On our way to this event, we stopped by Camp Ripley to say Hi and give a salute to my Grandpa, who is buried there. As my dad and I were visiting his grave, my dad shared a thought with me as we looked over all the WWII Verterans who were laid to rest. "This whole generation is almost gone. All of their stories are being silenced." We started talking about their stories and how when they leave this earth, no one will be able to hear their stories and their heroic tales...their stories will be gone. My dad said they are the ones who have paved the way for his generation to take up the torch for the next generation to take it up and keep the freedoms and liberties that they fought and died for, safe. That's a pretty incredible thought.
When we actually got to the event, they had introduced my dad and two other men that were in his unit. And then they introduced Erv, a World War II Marine who had received 7 Purple Heart Metals! My eyes began to tear up as this 87-year old man walked to the front of the room, receiving a much deserved standing ovation. When they dismissed everyone to begin packing their care packages, my dad came up to me and said we were going to go meet him. I was so excited to get the honor of shaking his hand and thanking him for his service. As my dad began to introduce me to him, I started to cry. Yes, I am an emotional girl. Deal with it. I was completely overwhelmed by the magnitude of emotion and honor I felt, knowing this man is a hero, and I have the privilege of meeting him. A man of the last great generation.
Erv joined the Marine Corps in 1945 and was in the 4th Marine Division. He was the first wave into Iwo Jima, the first wave of Marines to enter Tarawa and the first wave into Okinawa. WOW! He said while he was up on the hill, all of his Officers were dead, leaving him, a PFC, the highest rank still alive. His Commanding Officer got on the radio with him and said, "Sergeant, get those men off that hill!" This is how he said he got promoted. Erv said, "I knew I wasn't going to be able to push the men off the hill, but I could lead them. I knew they would follow me." Erv was responsible for getting his men off that hill. He told me that 182 men went in with him and by the end of the fighting, there were only 22 of them left. I began to cry and he began to tear up, telling me that of the 18,000 men, over 17,000 (Erv knew the exact number, but I don't remember what is was) died in battle. I could see the hurt and emotion in his eyes as these stories brought him right back to that time. Erv told me that one of his best friends helped put up the flag on Iwo Jima.
Erv was in the Marine Corps for five years, receiving 7 Purple Hearts. The first time he was injured, he was shot right through the chest. He said two Navy Corpsmen, that were trained for only a year before being sent to battle, propped him up against a rock, ripped open his chest, and sewed him back together. Another time, he got his elbow blown off by a hand grenade. His 1st Lt had been his and his back was blown out by a grenage, who then fell of Erv, who fell on a hand grenade, nearly blowing off his arm. While in the hospital, the doctors told him they could either take off his arm, or give him a metal elbow replacement. "Well, put it on!" he said to them. Rev was the first ever recipient of a metal elbow. He called himself, "their guinea pig." Out of the five years Erv served during WWII, he only came back to the states once, only to heal after being wounded, and then he was shipped right back to war. He had never returned home until he left the Marine Corps.

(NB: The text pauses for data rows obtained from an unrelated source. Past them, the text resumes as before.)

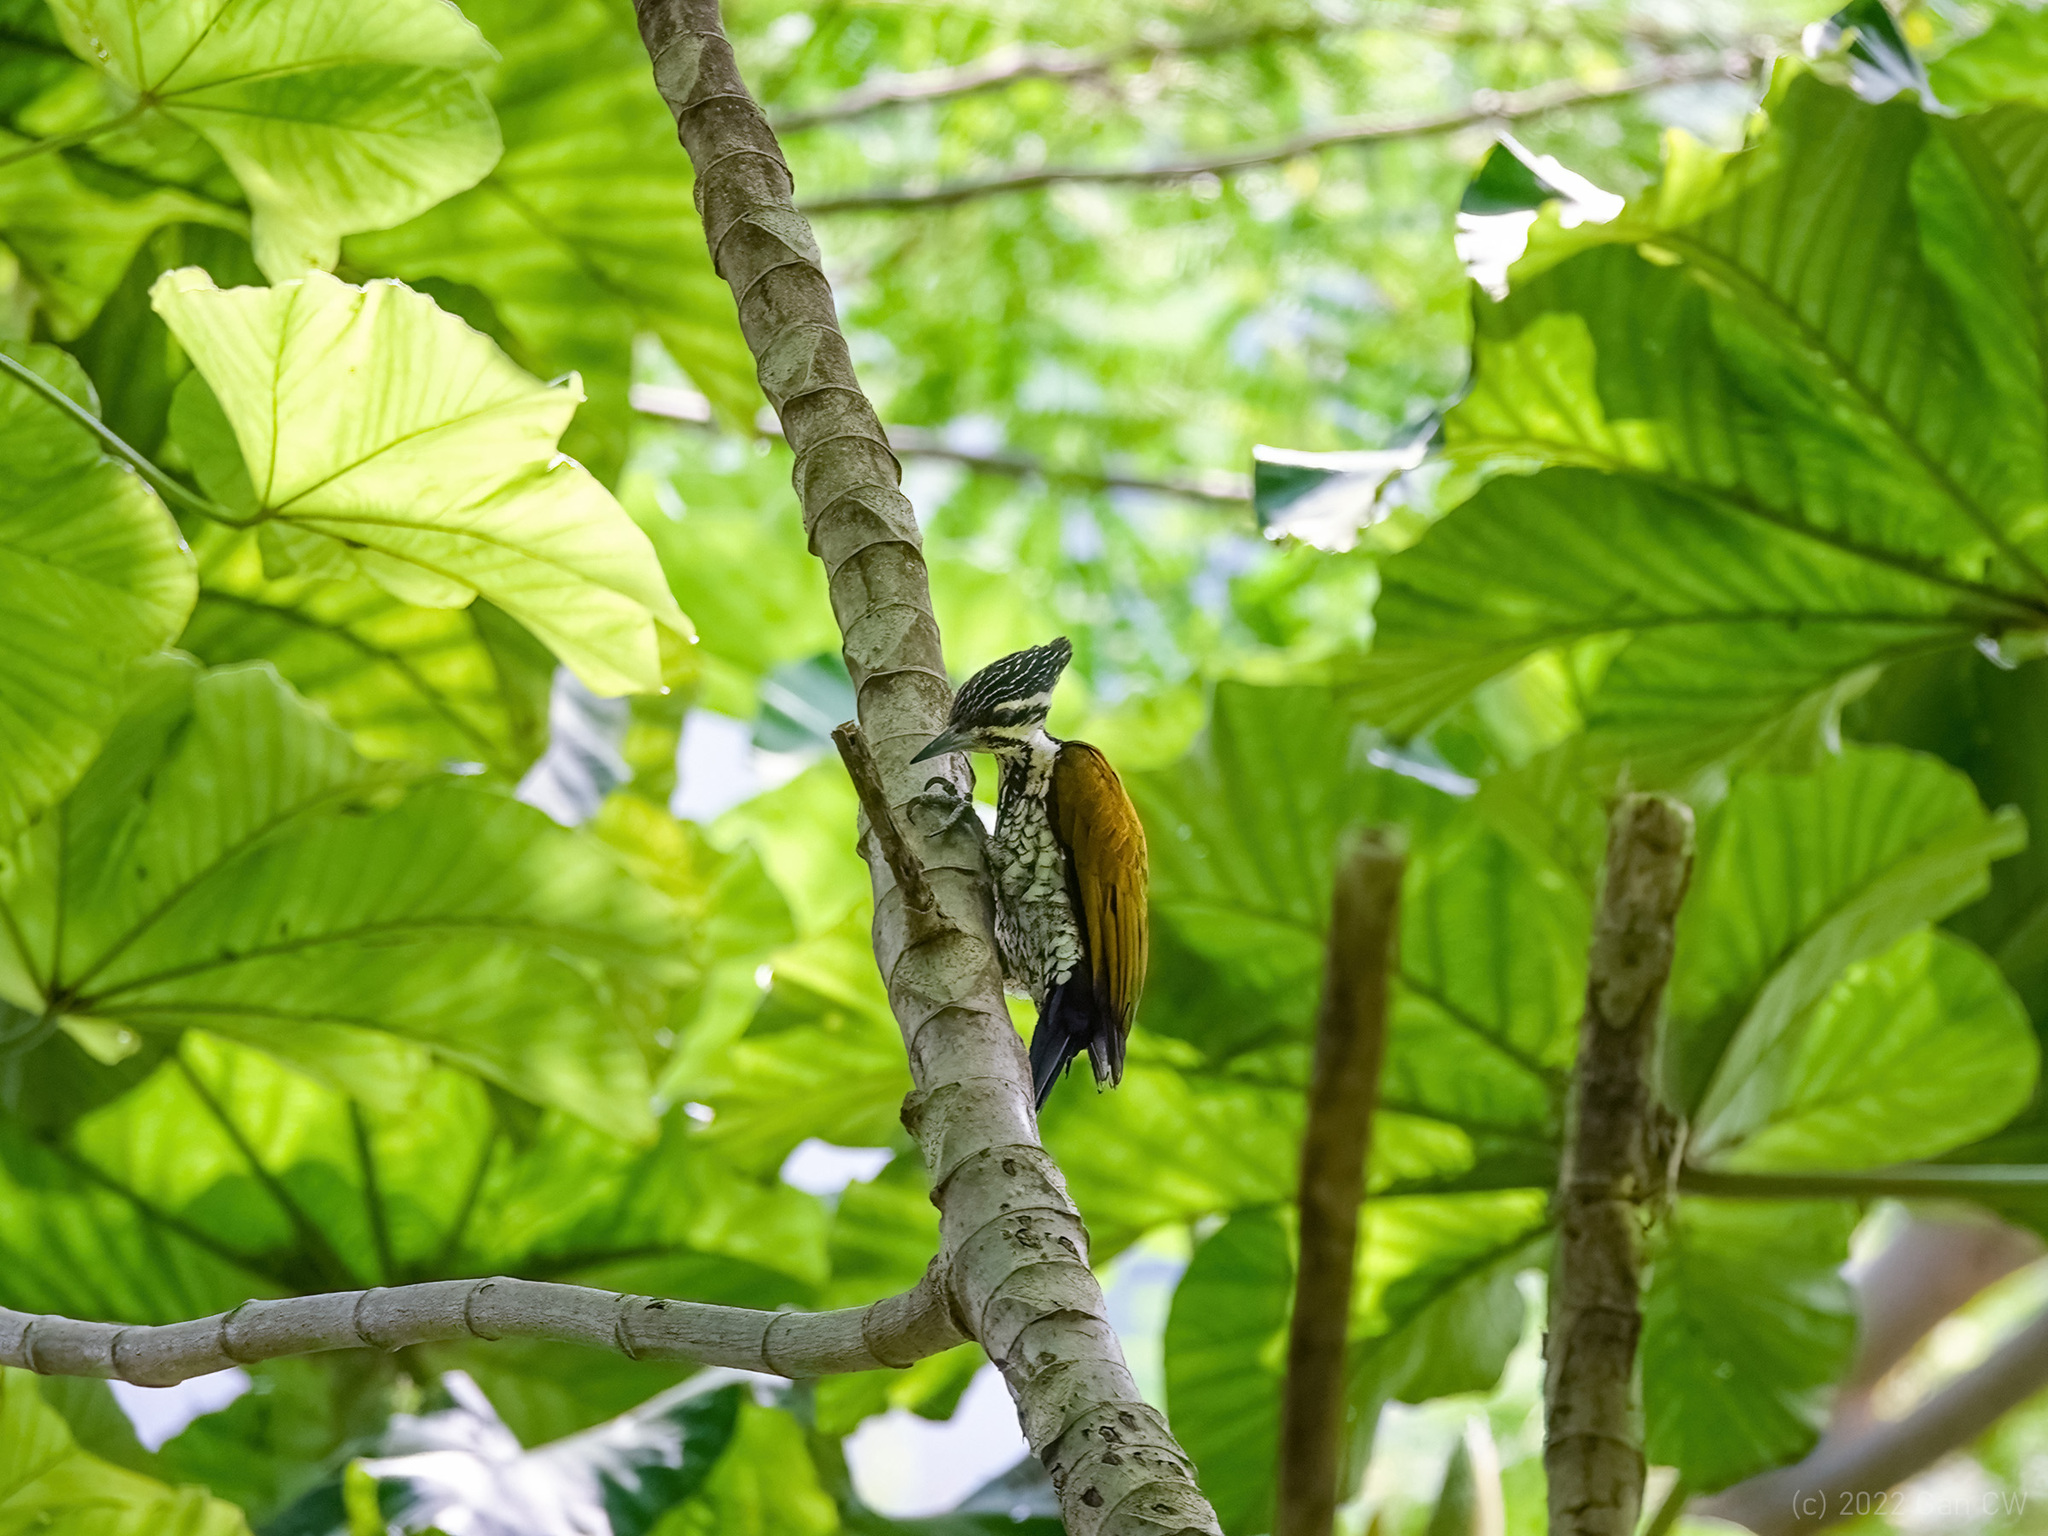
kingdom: Animalia
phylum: Chordata
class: Aves
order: Piciformes
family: Picidae
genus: Dinopium
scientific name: Dinopium javanense
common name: Common flameback
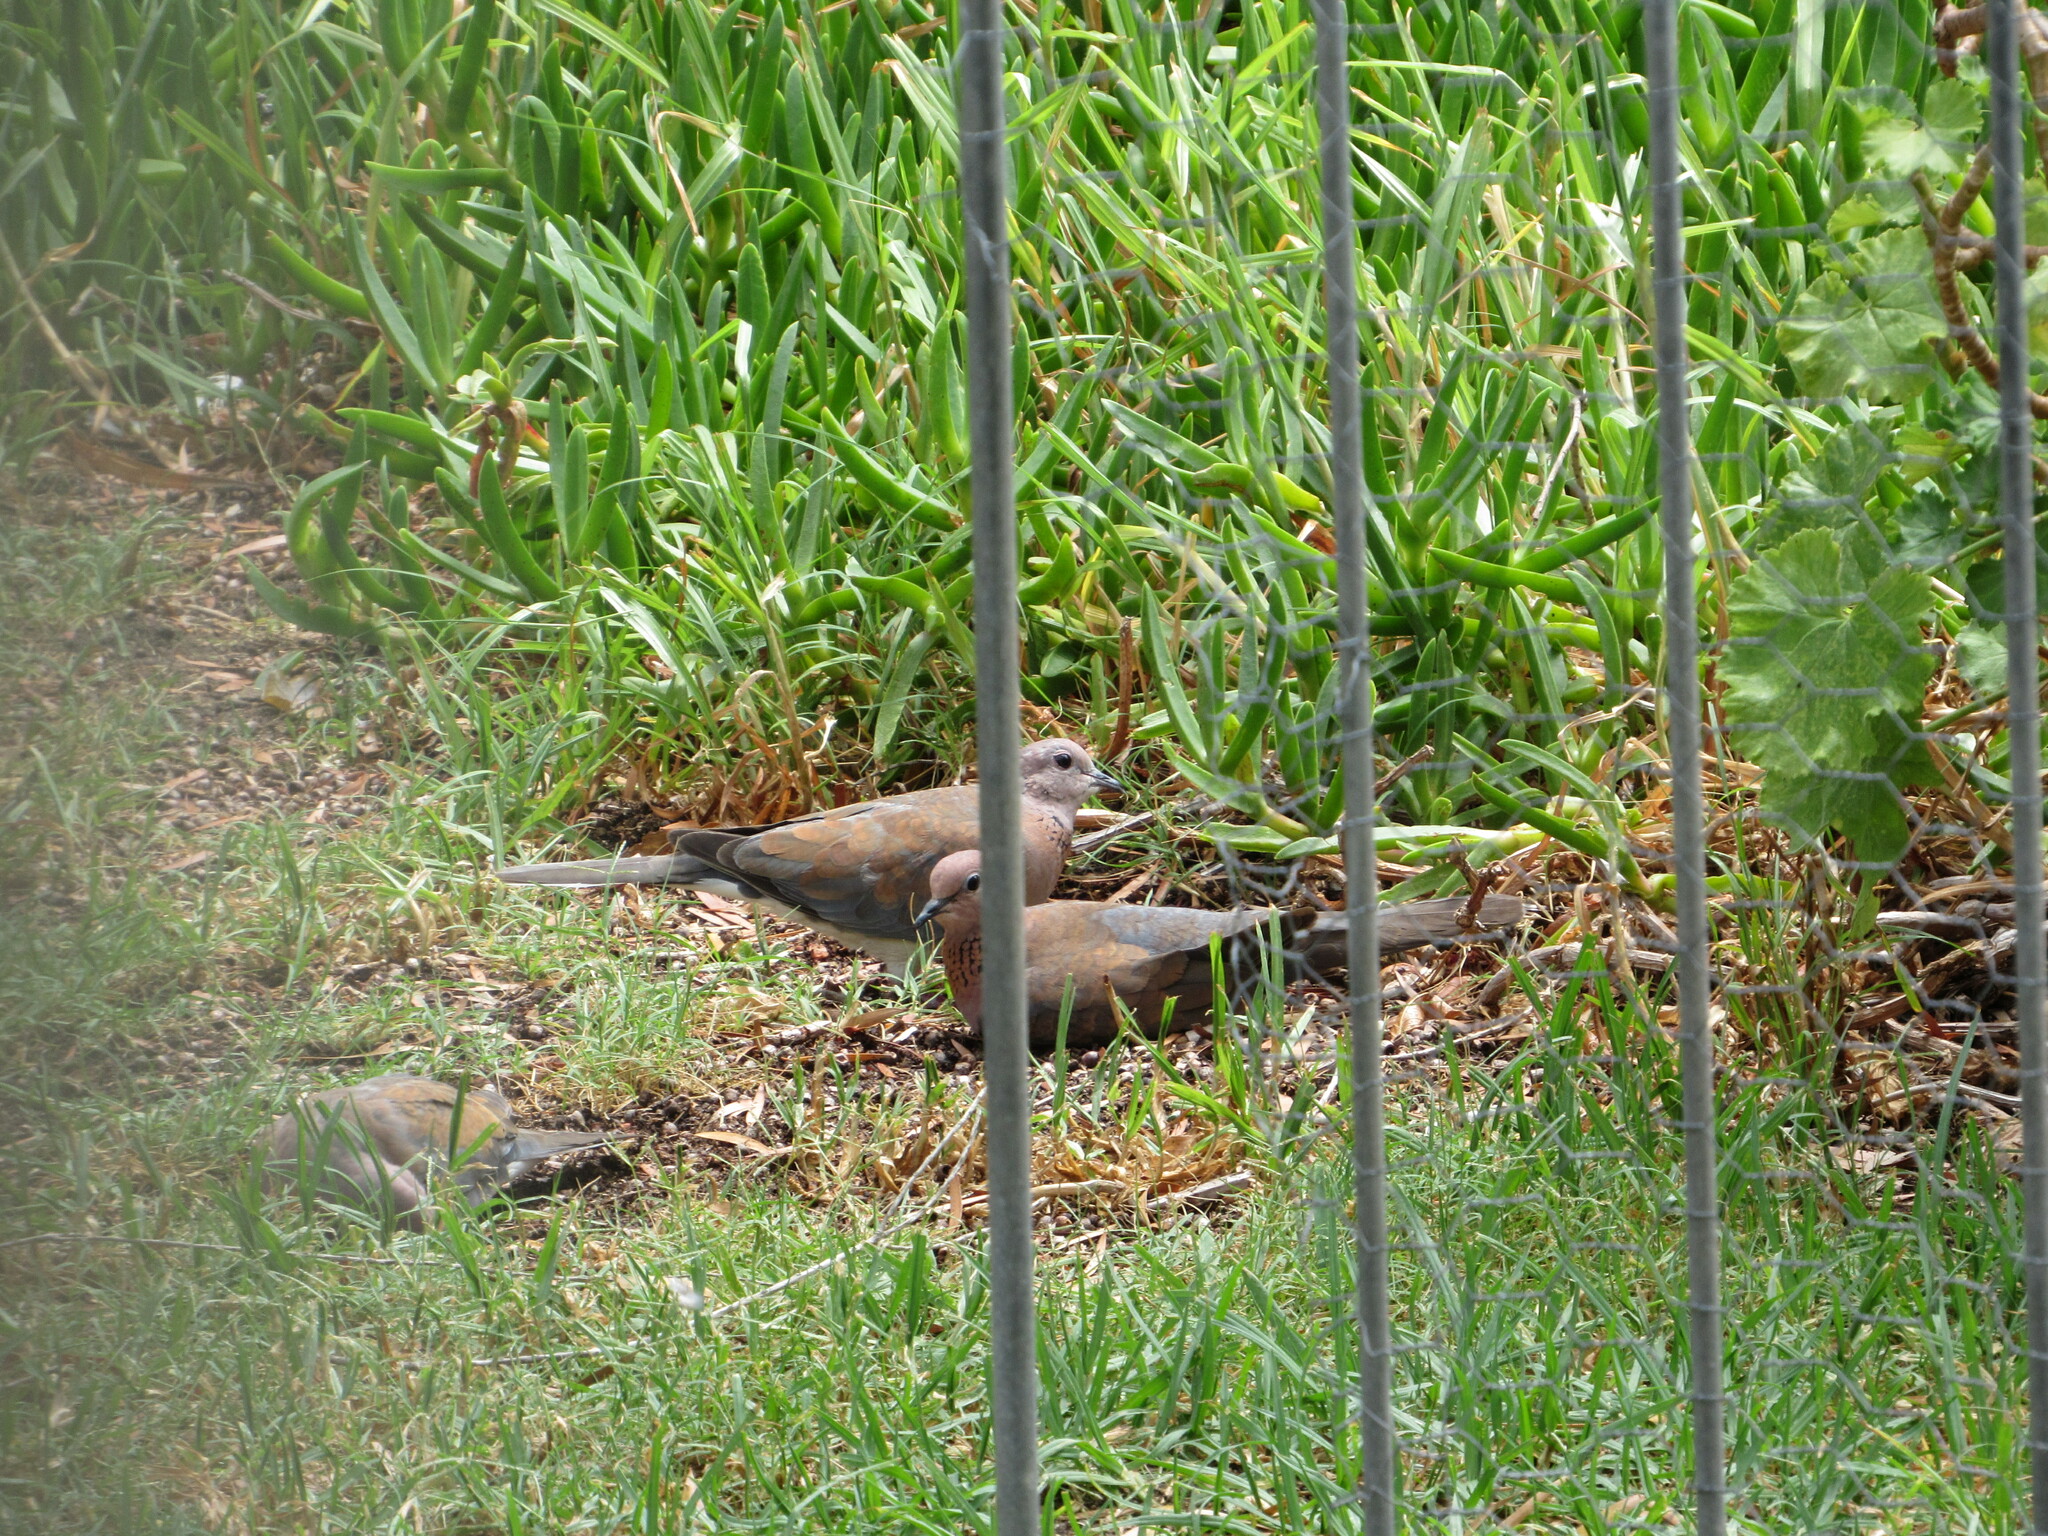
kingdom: Animalia
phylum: Chordata
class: Aves
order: Columbiformes
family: Columbidae
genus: Spilopelia
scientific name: Spilopelia senegalensis
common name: Laughing dove
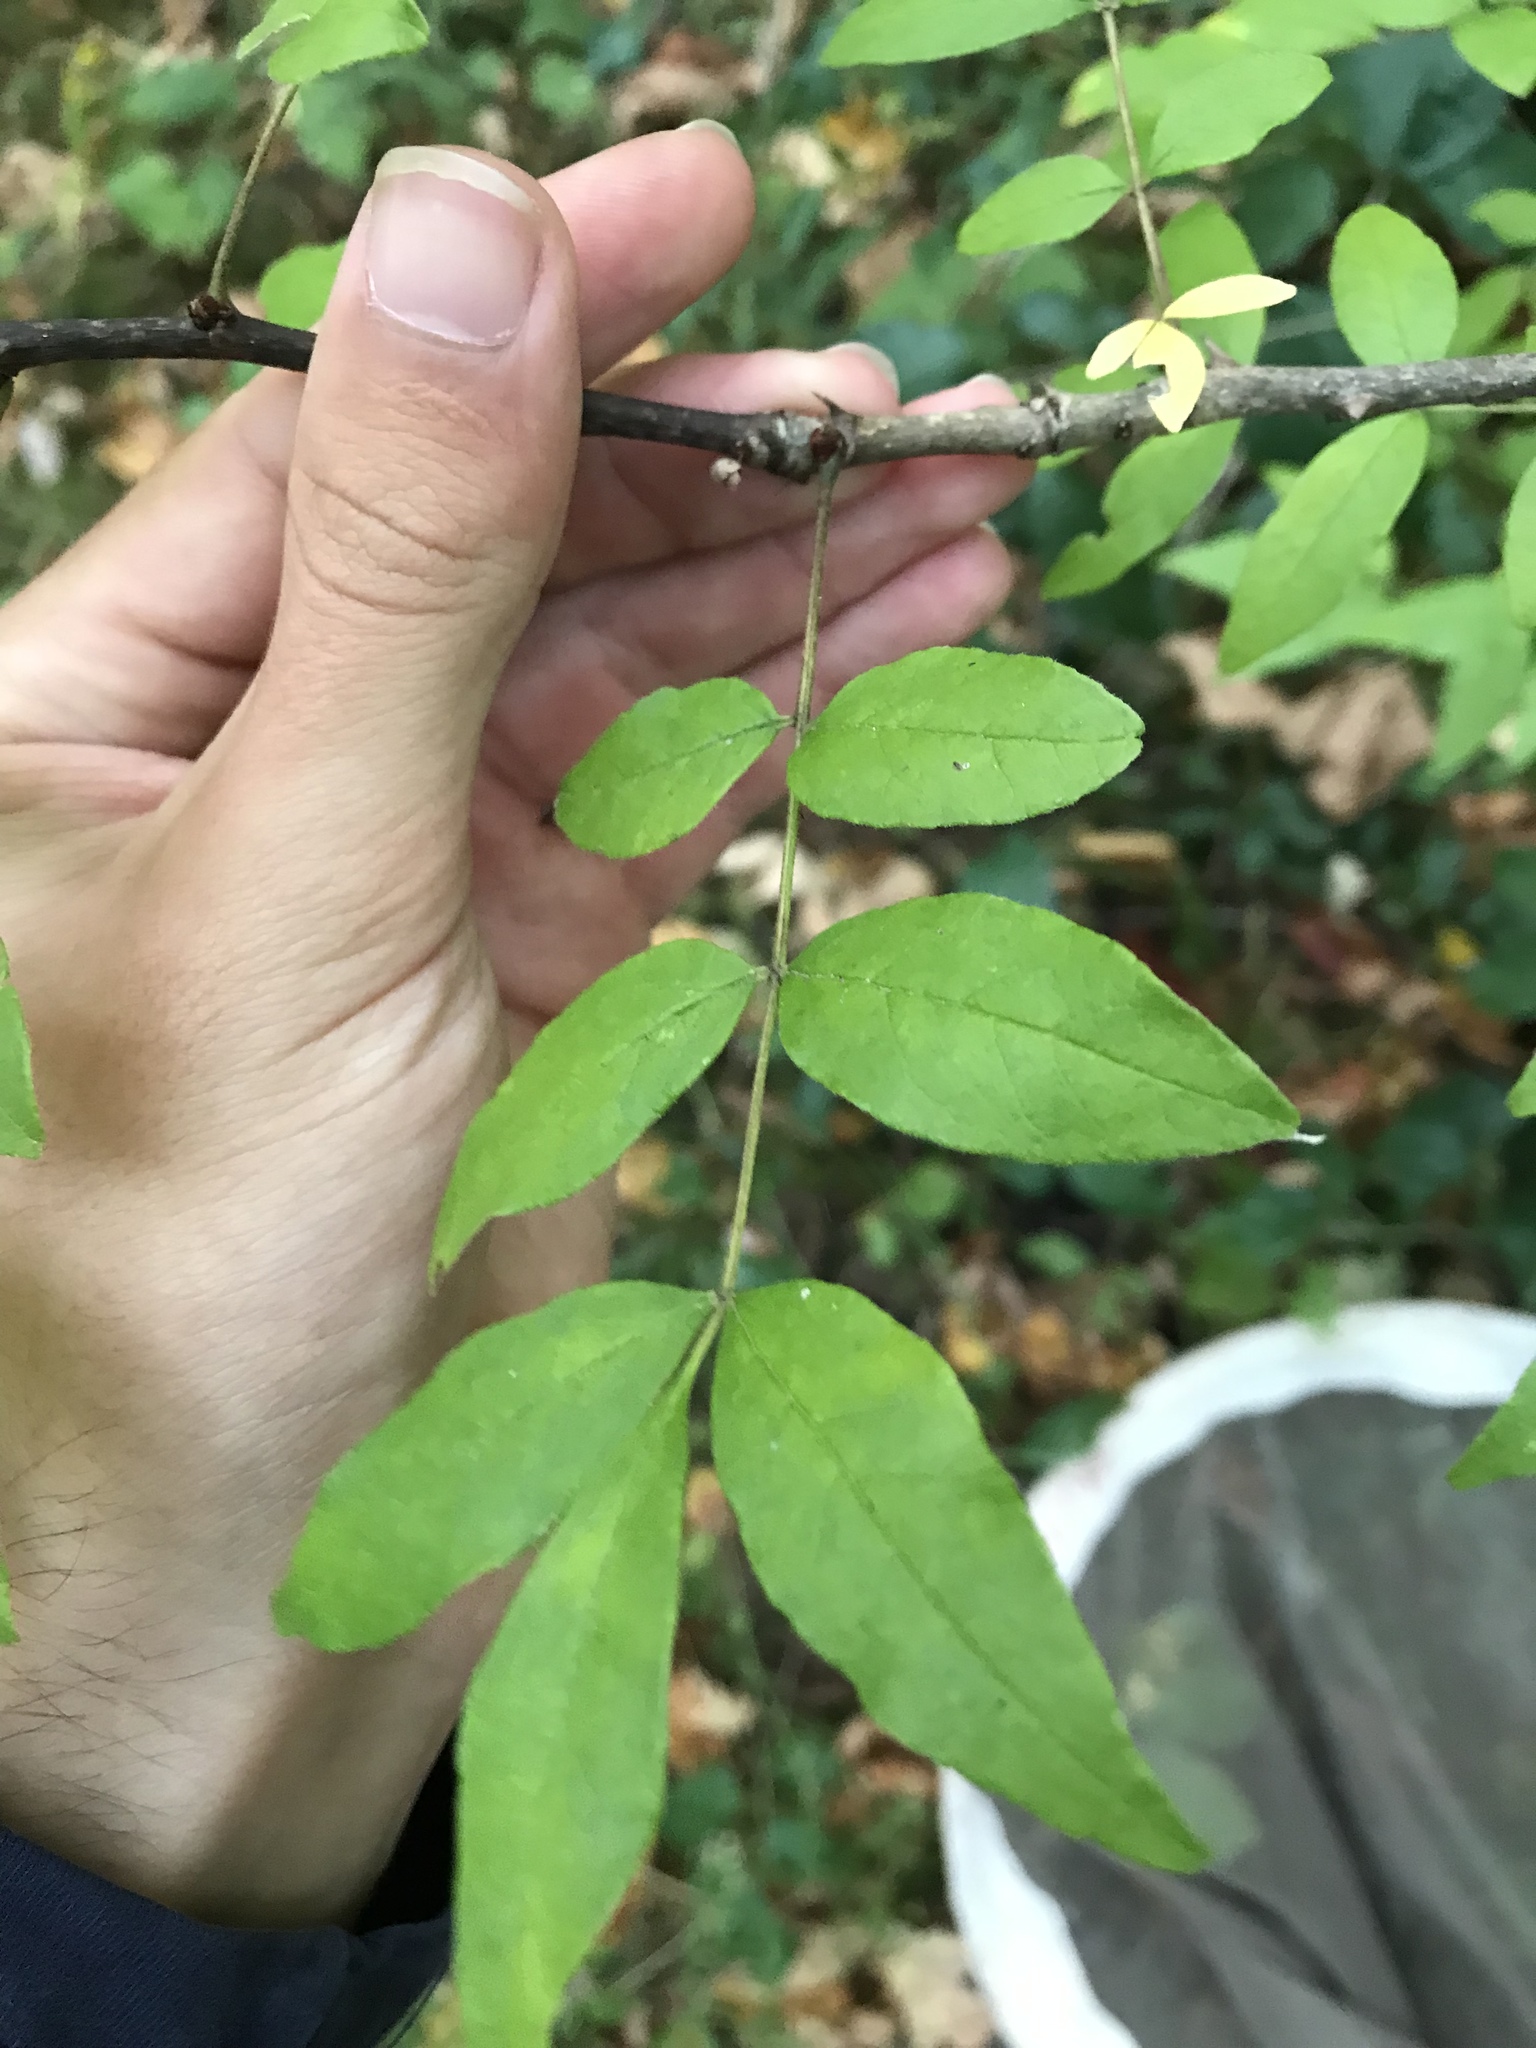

As our conversation came to a close, Erv game me a hug and shook my hand again. I thanked him for taking the time to talk to me, and told him how honored I was too have met him. He said, If you ever see me, come kick me in the shins and let me know!" :-) I am completely honored and humbled at the opportunity to talk with the greatest Marine I've ever met. It will be a day I will honestly never forget. These are just a couple stories from a generation who gave their lvies to fight for the freedoms we have, making our Country great. It is our turn to take up the torch they once carried. If you have the change to talk to a Veteran, I encourage you to talk to them, ask them about their stories and experiences. Don't let their stories die without being told.